While these parts of FreshEnergy’s products might increase the consumers’ interest to switch to their product, the business model of FreshEnergy is focused on data analytics to derive new insights from the smart meter data that can be used to provide new services to the consumers. For example, FreshEnergy’s software is capable to identify the different electric appliances in the household and can provide assistance to increase efficiency, e.g. by identifying larger energy consumers and proposing alternative usage or a substitute for the product. Thereby, FreshEnergy fits quite well into the two categories of energy efficiency services and smart home business models in figure 1. Especially in the smart home realm, FreshEnergy offers potential for further solutions. For example, it might be possible that the FreshEnergy algorithm learns that you need new detergents after your washing machine has run 20 times and posts an order to fil up your stocks just in time. Based on such approaches, FreshEnergy aims at a reduction of the electricity price to 0 cent per kWh in the future. Thereby, FreshEnergy takes a very distinct perspective: Rather than focusing on the kWh as the core product, electricity consumption merely becomes a data input to open up a new selling stream for different products that are provided (for example) via a partner network. Thereby, selling electricity becomes the vehicle to develop new revenue streams that might be profitable enough to provide electricity for free. Whether it will be possible to achieve this vision remains to be seen.

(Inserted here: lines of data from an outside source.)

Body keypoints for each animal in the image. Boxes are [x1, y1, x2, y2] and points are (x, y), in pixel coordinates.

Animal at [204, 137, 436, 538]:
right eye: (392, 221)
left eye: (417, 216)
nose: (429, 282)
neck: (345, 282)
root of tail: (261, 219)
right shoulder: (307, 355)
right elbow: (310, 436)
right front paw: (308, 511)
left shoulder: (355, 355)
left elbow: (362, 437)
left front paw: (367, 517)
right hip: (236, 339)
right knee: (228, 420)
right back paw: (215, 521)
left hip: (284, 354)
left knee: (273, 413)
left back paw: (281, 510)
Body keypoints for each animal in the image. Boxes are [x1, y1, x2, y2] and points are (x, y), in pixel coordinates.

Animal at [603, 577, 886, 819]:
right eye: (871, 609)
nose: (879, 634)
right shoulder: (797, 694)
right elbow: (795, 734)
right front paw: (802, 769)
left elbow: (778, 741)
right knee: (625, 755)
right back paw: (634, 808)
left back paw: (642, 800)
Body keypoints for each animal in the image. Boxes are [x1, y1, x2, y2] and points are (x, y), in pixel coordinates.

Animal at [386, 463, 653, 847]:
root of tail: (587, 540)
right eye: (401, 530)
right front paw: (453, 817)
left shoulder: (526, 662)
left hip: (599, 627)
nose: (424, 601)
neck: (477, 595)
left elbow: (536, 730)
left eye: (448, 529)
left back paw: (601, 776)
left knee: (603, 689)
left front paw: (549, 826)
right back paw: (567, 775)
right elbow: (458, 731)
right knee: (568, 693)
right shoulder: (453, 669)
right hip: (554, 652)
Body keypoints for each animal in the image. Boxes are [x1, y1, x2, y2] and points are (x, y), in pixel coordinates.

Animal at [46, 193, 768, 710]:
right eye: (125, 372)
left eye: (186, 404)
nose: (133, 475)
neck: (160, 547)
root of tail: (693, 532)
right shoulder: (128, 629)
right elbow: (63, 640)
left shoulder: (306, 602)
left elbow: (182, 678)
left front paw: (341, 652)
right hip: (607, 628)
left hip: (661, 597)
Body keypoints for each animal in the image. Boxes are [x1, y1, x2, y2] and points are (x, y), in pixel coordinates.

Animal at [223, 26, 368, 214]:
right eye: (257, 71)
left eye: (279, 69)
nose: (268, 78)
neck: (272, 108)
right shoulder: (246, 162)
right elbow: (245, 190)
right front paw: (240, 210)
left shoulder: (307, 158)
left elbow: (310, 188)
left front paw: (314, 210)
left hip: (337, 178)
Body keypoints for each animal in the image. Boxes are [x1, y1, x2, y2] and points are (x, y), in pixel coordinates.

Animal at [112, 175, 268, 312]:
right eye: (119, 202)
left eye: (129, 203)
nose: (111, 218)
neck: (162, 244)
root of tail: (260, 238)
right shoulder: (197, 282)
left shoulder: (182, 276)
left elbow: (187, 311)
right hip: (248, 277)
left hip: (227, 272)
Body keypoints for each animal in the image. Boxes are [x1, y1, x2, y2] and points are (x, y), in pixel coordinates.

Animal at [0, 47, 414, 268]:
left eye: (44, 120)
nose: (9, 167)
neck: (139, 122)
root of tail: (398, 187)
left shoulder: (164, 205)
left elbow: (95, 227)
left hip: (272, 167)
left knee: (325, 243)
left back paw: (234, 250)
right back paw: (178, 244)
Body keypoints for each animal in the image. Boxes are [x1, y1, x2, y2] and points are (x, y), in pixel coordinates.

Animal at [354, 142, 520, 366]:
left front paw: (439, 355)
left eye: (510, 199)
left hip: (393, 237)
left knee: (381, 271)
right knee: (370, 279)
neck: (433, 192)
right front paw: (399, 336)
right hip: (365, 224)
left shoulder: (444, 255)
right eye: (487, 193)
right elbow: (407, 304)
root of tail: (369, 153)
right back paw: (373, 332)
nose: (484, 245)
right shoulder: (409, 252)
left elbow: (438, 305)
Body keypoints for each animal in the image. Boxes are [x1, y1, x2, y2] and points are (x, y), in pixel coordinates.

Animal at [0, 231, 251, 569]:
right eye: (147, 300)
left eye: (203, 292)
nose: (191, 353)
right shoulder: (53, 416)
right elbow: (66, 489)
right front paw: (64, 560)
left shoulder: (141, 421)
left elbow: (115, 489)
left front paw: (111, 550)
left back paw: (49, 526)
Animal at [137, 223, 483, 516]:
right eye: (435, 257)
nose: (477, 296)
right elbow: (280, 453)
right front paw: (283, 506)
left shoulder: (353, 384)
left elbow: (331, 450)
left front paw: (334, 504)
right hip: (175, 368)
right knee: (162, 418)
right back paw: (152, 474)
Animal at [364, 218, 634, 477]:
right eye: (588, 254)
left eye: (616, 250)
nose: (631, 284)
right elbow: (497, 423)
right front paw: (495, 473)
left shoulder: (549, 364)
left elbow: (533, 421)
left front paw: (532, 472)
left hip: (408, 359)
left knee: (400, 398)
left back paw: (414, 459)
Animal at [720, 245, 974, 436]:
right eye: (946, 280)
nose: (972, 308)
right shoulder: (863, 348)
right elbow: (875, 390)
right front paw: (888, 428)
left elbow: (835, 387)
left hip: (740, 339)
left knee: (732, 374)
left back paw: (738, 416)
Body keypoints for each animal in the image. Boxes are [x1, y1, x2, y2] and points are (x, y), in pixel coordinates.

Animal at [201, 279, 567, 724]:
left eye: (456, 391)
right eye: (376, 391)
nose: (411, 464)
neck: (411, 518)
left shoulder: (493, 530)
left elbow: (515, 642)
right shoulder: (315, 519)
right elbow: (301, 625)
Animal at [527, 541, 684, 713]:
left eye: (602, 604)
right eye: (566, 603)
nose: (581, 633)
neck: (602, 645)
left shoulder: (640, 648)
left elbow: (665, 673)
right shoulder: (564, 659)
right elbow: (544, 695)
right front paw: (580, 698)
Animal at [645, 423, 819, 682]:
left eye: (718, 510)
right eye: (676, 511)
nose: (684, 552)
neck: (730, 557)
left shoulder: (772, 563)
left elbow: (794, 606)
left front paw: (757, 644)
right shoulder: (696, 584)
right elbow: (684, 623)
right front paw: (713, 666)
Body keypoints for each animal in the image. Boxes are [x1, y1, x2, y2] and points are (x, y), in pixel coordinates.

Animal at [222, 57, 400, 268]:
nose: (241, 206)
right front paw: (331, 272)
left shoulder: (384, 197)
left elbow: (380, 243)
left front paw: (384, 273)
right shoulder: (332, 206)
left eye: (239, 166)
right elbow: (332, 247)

Digitize to sell more electricity?
The case of FreshEnergy points at an interesting question: Will digitalization help utilities sustain the core business model of selling electricity or will digitalization result in more approaches like FreshEnergy that use electricity consumption as a vehicle to access new revenue streams, which might ultimately result in zero costs for energy consumption? If the latter is the case, then utilities should take a closer look at Kodak and secure to not make the same mistakes. Actually, it might even be a good idea to take a look at the current strategic approaches of Kodak. For example, Kodak now is one of the companies in the digital-photography realm that strives to apply blockchain technology. Though this initiative is still in its infancies, it resulted in an increase of Kodaks’ spot-price by 250% within 24 hours in January 2018. It seems that Kodak has learned from its own history, will the utilities as well?